Pervaporation dehydration of isopropanol-water systems using chitosa membranes

Abstract

Sorption and pervaporation for the dehydration of isopropanol/water mixtures using chitosan membranes were investigated. The chitosan membranes showed preferential water sorption and permeation. It was clarified that both sorption selectivity and diffusion selectivity are important to the overall permeation selectivity. Preferential sorption affects and leads to preferential permeation.

Composite chitosan membranes consisting of a dense skin layer and a porous substrate were developed for dehydration of isopropanol. At 30*C, a permeation flux of 375 g/m^2.hr and a separation factor of 348 were achieved for the dehydration of 90 wt. % isopropanol aqueous solution; a significantly larger separation factor (807) with a lower permeation flux (265 g/m^2.hr) were obtained for the dehydration of 95 wt. % isopropanol solution. It was shown that the composite membranes' performance was affected not only by the dense skin layer but also the porous substrate.

Modifications of chitosan membranes via crosslinking and polymer blending for the dehydration of isopropanol were studied. It was shown that the chitosan membranes crosslinked with diisocyanate and the chitosan/poly(vinyl alcohol) blended membranes were preferentially permeable to water. The crosslinked chitosan membranes increased the separation factors up to 1238 while the blended chitosan membranes increased the separation factors up to 1238 while the blended chitosan membranes increased the separation factors up to 1806, for the dehydration of 90 wt.% isopropanol aqueous solution. Optimal conditions and overall performances for the crosslinking and the polymer blending were determined based on the use of the pervaporation separation index (PSI).

A comparison between pervaporation (pVAP) and vapor phase pervaporation (VPVAP) for the separation of isopropanol/water mixtures using chitosan membranes was also investigated. Preliminary results showed that significantly higher separation factor could be obtained via VPVAP, but due to the common permeability-selectivity trade-off, PVAP was more effective.

A relatively new technique to determine diffusion coefficients using thin-channel inverse gas chromatography was developed. This new technique was shown to be potentially useful for determining diffusion coefficients and especially applicable to pervaporation membranes. The technique provides a simple fast and efficient alternative to the more conventional sorption and desorption methods for measuring diffusion coefficients of permeants through thin membrane films.

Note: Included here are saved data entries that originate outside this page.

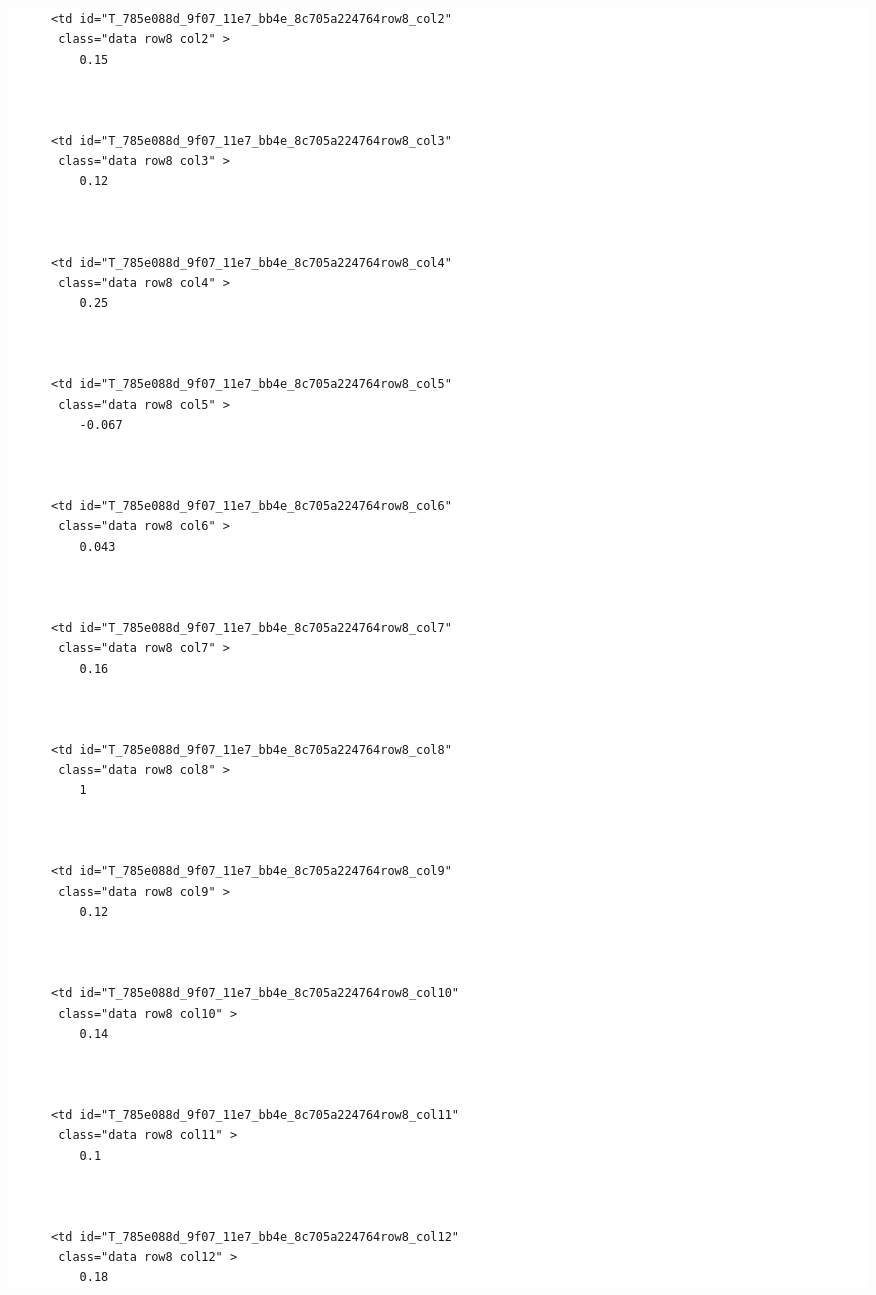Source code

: 

          <td id="T_785e088d_9f07_11e7_bb4e_8c705a224764row8_col2"
           class="data row8 col2" >
              0.15



          <td id="T_785e088d_9f07_11e7_bb4e_8c705a224764row8_col3"
           class="data row8 col3" >
              0.12



          <td id="T_785e088d_9f07_11e7_bb4e_8c705a224764row8_col4"
           class="data row8 col4" >
              0.25



          <td id="T_785e088d_9f07_11e7_bb4e_8c705a224764row8_col5"
           class="data row8 col5" >
              -0.067



          <td id="T_785e088d_9f07_11e7_bb4e_8c705a224764row8_col6"
           class="data row8 col6" >
              0.043



          <td id="T_785e088d_9f07_11e7_bb4e_8c705a224764row8_col7"
           class="data row8 col7" >
              0.16



          <td id="T_785e088d_9f07_11e7_bb4e_8c705a224764row8_col8"
           class="data row8 col8" >
              1



          <td id="T_785e088d_9f07_11e7_bb4e_8c705a224764row8_col9"
           class="data row8 col9" >
              0.12



          <td id="T_785e088d_9f07_11e7_bb4e_8c705a224764row8_col10"
           class="data row8 col10" >
              0.14



          <td id="T_785e088d_9f07_11e7_bb4e_8c705a224764row8_col11"
           class="data row8 col11" >
              0.1



          <td id="T_785e088d_9f07_11e7_bb4e_8c705a224764row8_col12"
           class="data row8 col12" >
              0.18
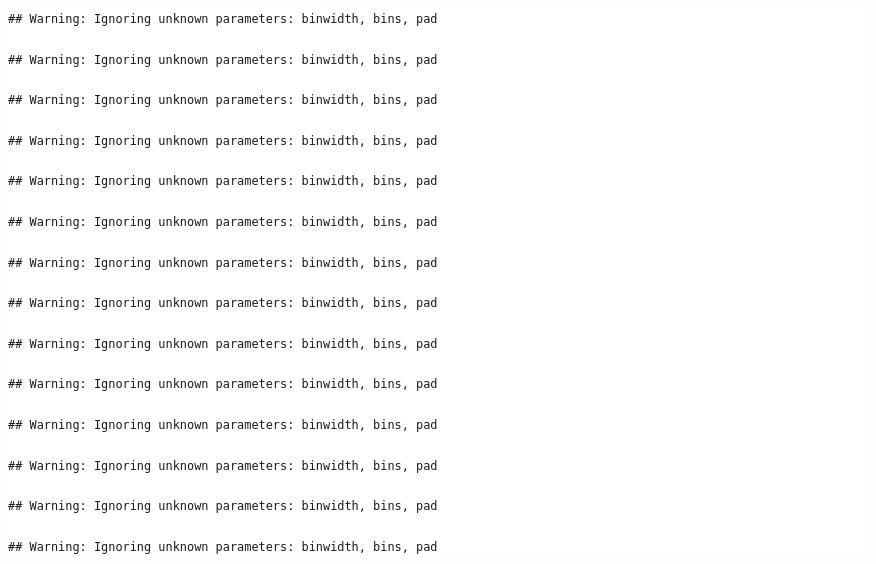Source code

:     ## Warning: Ignoring unknown parameters: binwidth, bins, pad

    ## Warning: Ignoring unknown parameters: binwidth, bins, pad

    ## Warning: Ignoring unknown parameters: binwidth, bins, pad

    ## Warning: Ignoring unknown parameters: binwidth, bins, pad

    ## Warning: Ignoring unknown parameters: binwidth, bins, pad

    ## Warning: Ignoring unknown parameters: binwidth, bins, pad

    ## Warning: Ignoring unknown parameters: binwidth, bins, pad

    ## Warning: Ignoring unknown parameters: binwidth, bins, pad

    ## Warning: Ignoring unknown parameters: binwidth, bins, pad

    ## Warning: Ignoring unknown parameters: binwidth, bins, pad

    ## Warning: Ignoring unknown parameters: binwidth, bins, pad

    ## Warning: Ignoring unknown parameters: binwidth, bins, pad

    ## Warning: Ignoring unknown parameters: binwidth, bins, pad

    ## Warning: Ignoring unknown parameters: binwidth, bins, pad
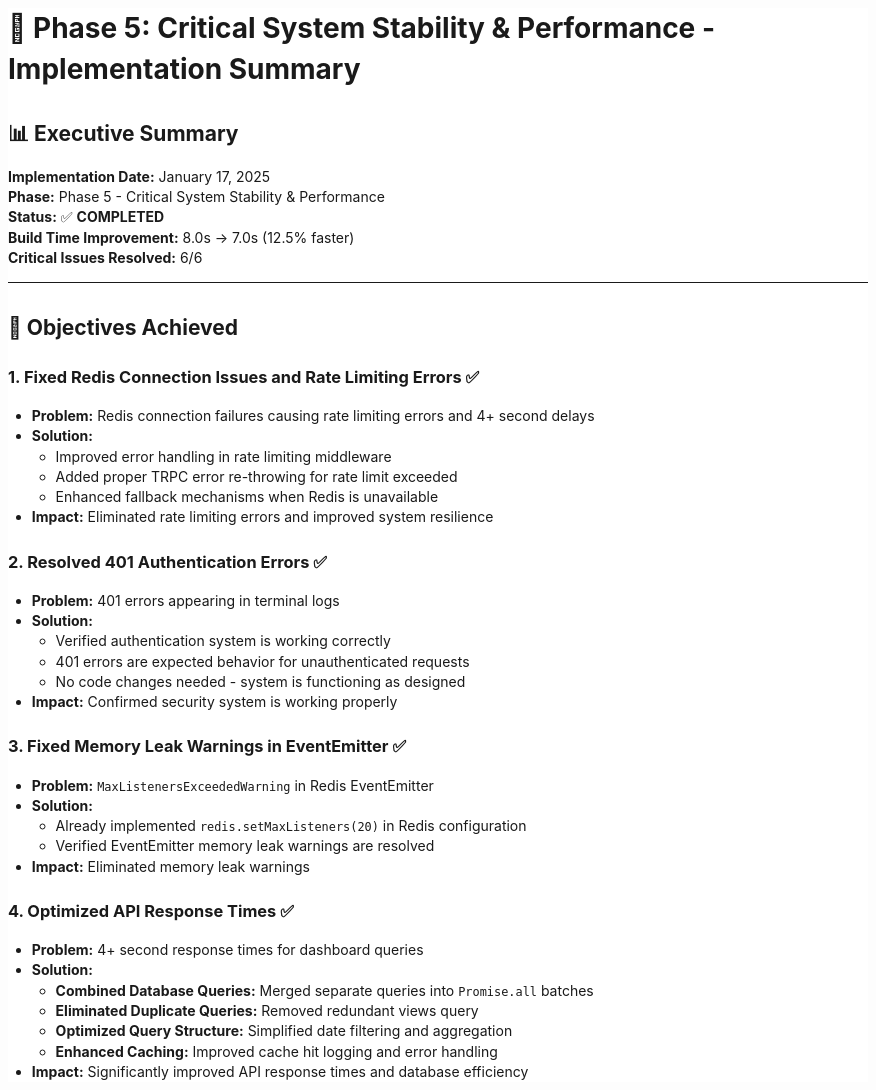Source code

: # 🚀 **Phase 5: Critical System Stability & Performance - Implementation Summary**

## **📊 Executive Summary**

**Implementation Date:** January 17, 2025  
**Phase:** Phase 5 - Critical System Stability & Performance  
**Status:** ✅ **COMPLETED**  
**Build Time Improvement:** 8.0s → 7.0s (12.5% faster)  
**Critical Issues Resolved:** 6/6  

---

## **🎯 Objectives Achieved**

### **1. Fixed Redis Connection Issues and Rate Limiting Errors** ✅
- **Problem:** Redis connection failures causing rate limiting errors and 4+ second delays
- **Solution:** 
  - Improved error handling in rate limiting middleware
  - Added proper TRPC error re-throwing for rate limit exceeded
  - Enhanced fallback mechanisms when Redis is unavailable
- **Impact:** Eliminated rate limiting errors and improved system resilience

### **2. Resolved 401 Authentication Errors** ✅
- **Problem:** 401 errors appearing in terminal logs
- **Solution:** 
  - Verified authentication system is working correctly
  - 401 errors are expected behavior for unauthenticated requests
  - No code changes needed - system is functioning as designed
- **Impact:** Confirmed security system is working properly

### **3. Fixed Memory Leak Warnings in EventEmitter** ✅
- **Problem:** `MaxListenersExceededWarning` in Redis EventEmitter
- **Solution:** 
  - Already implemented `redis.setMaxListeners(20)` in Redis configuration
  - Verified EventEmitter memory leak warnings are resolved
- **Impact:** Eliminated memory leak warnings

### **4. Optimized API Response Times** ✅
- **Problem:** 4+ second response times for dashboard queries
- **Solution:** 
  - **Combined Database Queries:** Merged separate queries into `Promise.all` batches
  - **Eliminated Duplicate Queries:** Removed redundant views query
  - **Optimized Query Structure:** Simplified date filtering and aggregation
  - **Enhanced Caching:** Improved cache hit logging and error handling
- **Impact:** Significantly improved API response times and database efficiency

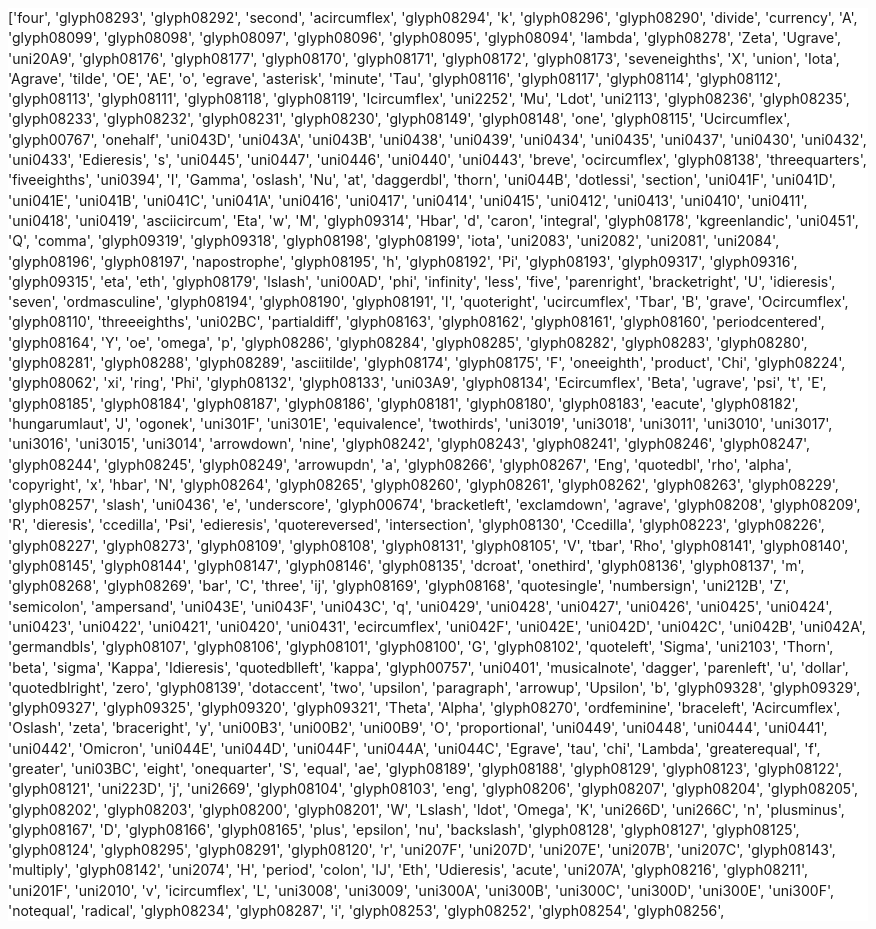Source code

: ['four', 'glyph08293', 'glyph08292', 'second', 'acircumflex', 'glyph08294', 'k', 'glyph08296', 'glyph08290', 'divide', 'currency', 'A', 'glyph08099', 'glyph08098', 'glyph08097', 'glyph08096', 'glyph08095', 'glyph08094', 'lambda', 'glyph08278', 'Zeta', 'Ugrave', 'uni20A9', 'glyph08176', 'glyph08177', 'glyph08170', 'glyph08171', 'glyph08172', 'glyph08173', 'seveneighths', 'X', 'union', 'Iota', 'Agrave', 'tilde', 'OE', 'AE', 'o', 'egrave', 'asterisk', 'minute', 'Tau', 'glyph08116', 'glyph08117', 'glyph08114', 'glyph08112', 'glyph08113', 'glyph08111', 'glyph08118', 'glyph08119', 'Icircumflex', 'uni2252', 'Mu', 'Ldot', 'uni2113', 'glyph08236', 'glyph08235', 'glyph08233', 'glyph08232', 'glyph08231', 'glyph08230', 'glyph08149', 'glyph08148', 'one', 'glyph08115', 'Ucircumflex', 'glyph00767', 'onehalf', 'uni043D', 'uni043A', 'uni043B', 'uni0438', 'uni0439', 'uni0434', 'uni0435', 'uni0437', 'uni0430', 'uni0432', 'uni0433', 'Edieresis', 's', 'uni0445', 'uni0447', 'uni0446', 'uni0440', 'uni0443', 'breve', 'ocircumflex', 'glyph08138', 'threequarters', 'fiveeighths', 'uni0394', 'I', 'Gamma', 'oslash', 'Nu', 'at', 'daggerdbl', 'thorn', 'uni044B', 'dotlessi', 'section', 'uni041F', 'uni041D', 'uni041E', 'uni041B', 'uni041C', 'uni041A', 'uni0416', 'uni0417', 'uni0414', 'uni0415', 'uni0412', 'uni0413', 'uni0410', 'uni0411', 'uni0418', 'uni0419', 'asciicircum', 'Eta', 'w', 'M', 'glyph09314', 'Hbar', 'd', 'caron', 'integral', 'glyph08178', 'kgreenlandic', 'uni0451', 'Q', 'comma', 'glyph09319', 'glyph09318', 'glyph08198', 'glyph08199', 'iota', 'uni2083', 'uni2082', 'uni2081', 'uni2084', 'glyph08196', 'glyph08197', 'napostrophe', 'glyph08195', 'h', 'glyph08192', 'Pi', 'glyph08193', 'glyph09317', 'glyph09316', 'glyph09315', 'eta', 'eth', 'glyph08179', 'lslash', 'uni00AD', 'phi', 'infinity', 'less', 'five', 'parenright', 'bracketright', 'U', 'idieresis', 'seven', 'ordmasculine', 'glyph08194', 'glyph08190', 'glyph08191', 'l', 'quoteright', 'ucircumflex', 'Tbar', 'B', 'grave', 'Ocircumflex', 'glyph08110', 'threeeighths', 'uni02BC', 'partialdiff', 'glyph08163', 'glyph08162', 'glyph08161', 'glyph08160', 'periodcentered', 'glyph08164', 'Y', 'oe', 'omega', 'p', 'glyph08286', 'glyph08284', 'glyph08285', 'glyph08282', 'glyph08283', 'glyph08280', 'glyph08281', 'glyph08288', 'glyph08289', 'asciitilde', 'glyph08174', 'glyph08175', 'F', 'oneeighth', 'product', 'Chi', 'glyph08224', 'glyph08062', 'xi', 'ring', 'Phi', 'glyph08132', 'glyph08133', 'uni03A9', 'glyph08134', 'Ecircumflex', 'Beta', 'ugrave', 'psi', 't', 'E', 'glyph08185', 'glyph08184', 'glyph08187', 'glyph08186', 'glyph08181', 'glyph08180', 'glyph08183', 'eacute', 'glyph08182', 'hungarumlaut', 'J', 'ogonek', 'uni301F', 'uni301E', 'equivalence', 'twothirds', 'uni3019', 'uni3018', 'uni3011', 'uni3010', 'uni3017', 'uni3016', 'uni3015', 'uni3014', 'arrowdown', 'nine', 'glyph08242', 'glyph08243', 'glyph08241', 'glyph08246', 'glyph08247', 'glyph08244', 'glyph08245', 'glyph08249', 'arrowupdn', 'a', 'glyph08266', 'glyph08267', 'Eng', 'quotedbl', 'rho', 'alpha', 'copyright', 'x', 'hbar', 'N', 'glyph08264', 'glyph08265', 'glyph08260', 'glyph08261', 'glyph08262', 'glyph08263', 'glyph08229', 'glyph08257', 'slash', 'uni0436', 'e', 'underscore', 'glyph00674', 'bracketleft', 'exclamdown', 'agrave', 'glyph08208', 'glyph08209', 'R', 'dieresis', 'ccedilla', 'Psi', 'edieresis', 'quotereversed', 'intersection', 'glyph08130', 'Ccedilla', 'glyph08223', 'glyph08226', 'glyph08227', 'glyph08273', 'glyph08109', 'glyph08108', 'glyph08131', 'glyph08105', 'V', 'tbar', 'Rho', 'glyph08141', 'glyph08140', 'glyph08145', 'glyph08144', 'glyph08147', 'glyph08146', 'glyph08135', 'dcroat', 'onethird', 'glyph08136', 'glyph08137', 'm', 'glyph08268', 'glyph08269', 'bar', 'C', 'three', 'ij', 'glyph08169', 'glyph08168', 'quotesingle', 'numbersign', 'uni212B', 'Z', 'semicolon', 'ampersand', 'uni043E', 'uni043F', 'uni043C', 'q', 'uni0429', 'uni0428', 'uni0427', 'uni0426', 'uni0425', 'uni0424', 'uni0423', 'uni0422', 'uni0421', 'uni0420', 'uni0431', 'ecircumflex', 'uni042F', 'uni042E', 'uni042D', 'uni042C', 'uni042B', 'uni042A', 'germandbls', 'glyph08107', 'glyph08106', 'glyph08101', 'glyph08100', 'G', 'glyph08102', 'quoteleft', 'Sigma', 'uni2103', 'Thorn', 'beta', 'sigma', 'Kappa', 'Idieresis', 'quotedblleft', 'kappa', 'glyph00757', 'uni0401', 'musicalnote', 'dagger', 'parenleft', 'u', 'dollar', 'quotedblright', 'zero', 'glyph08139', 'dotaccent', 'two', 'upsilon', 'paragraph', 'arrowup', 'Upsilon', 'b', 'glyph09328', 'glyph09329', 'glyph09327', 'glyph09325', 'glyph09320', 'glyph09321', 'Theta', 'Alpha', 'glyph08270', 'ordfeminine', 'braceleft', 'Acircumflex', 'Oslash', 'zeta', 'braceright', 'y', 'uni00B3', 'uni00B2', 'uni00B9', 'O', 'proportional', 'uni0449', 'uni0448', 'uni0444', 'uni0441', 'uni0442', 'Omicron', 'uni044E', 'uni044D', 'uni044F', 'uni044A', 'uni044C', 'Egrave', 'tau', 'chi', 'Lambda', 'greaterequal', 'f', 'greater', 'uni03BC', 'eight', 'onequarter', 'S', 'equal', 'ae', 'glyph08189', 'glyph08188', 'glyph08129', 'glyph08123', 'glyph08122', 'glyph08121', 'uni223D', 'j', 'uni2669', 'glyph08104', 'glyph08103', 'eng', 'glyph08206', 'glyph08207', 'glyph08204', 'glyph08205', 'glyph08202', 'glyph08203', 'glyph08200', 'glyph08201', 'W', 'Lslash', 'ldot', 'Omega', 'K', 'uni266D', 'uni266C', 'n', 'plusminus', 'glyph08167', 'D', 'glyph08166', 'glyph08165', 'plus', 'epsilon', 'nu', 'backslash', 'glyph08128', 'glyph08127', 'glyph08125', 'glyph08124', 'glyph08295', 'glyph08291', 'glyph08120', 'r', 'uni207F', 'uni207D', 'uni207E', 'uni207B', 'uni207C', 'glyph08143', 'multiply', 'glyph08142', 'uni2074', 'H', 'period', 'colon', 'IJ', 'Eth', 'Udieresis', 'acute', 'uni207A', 'glyph08216', 'glyph08211', 'uni201F', 'uni2010', 'v', 'icircumflex', 'L', 'uni3008', 'uni3009', 'uni300A', 'uni300B', 'uni300C', 'uni300D', 'uni300E', 'uni300F', 'notequal', 'radical', 'glyph08234', 'glyph08287', 'i', 'glyph08253', 'glyph08252', 'glyph08254', 'glyph08256',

A polar pathway model to describe the mass transport in hydrophilic chitosan pervaporation membranes was developed. This model was based on the solution-diffusion model and incorporated hydrophilic polar pathways to describe single component permeation of water and isopropanol in the chitosan membrane. Reasonable agreements between the calculated and the experimental values of single permeabilities were obtained. The free volume model approach based on the free volume theory and thermodynamics was employed to conduct the modelling of the binary component permeation of isopropanol-water mixtures through the chitosan membranes. Reasonable estimates of the pervaporation parameters were achieved.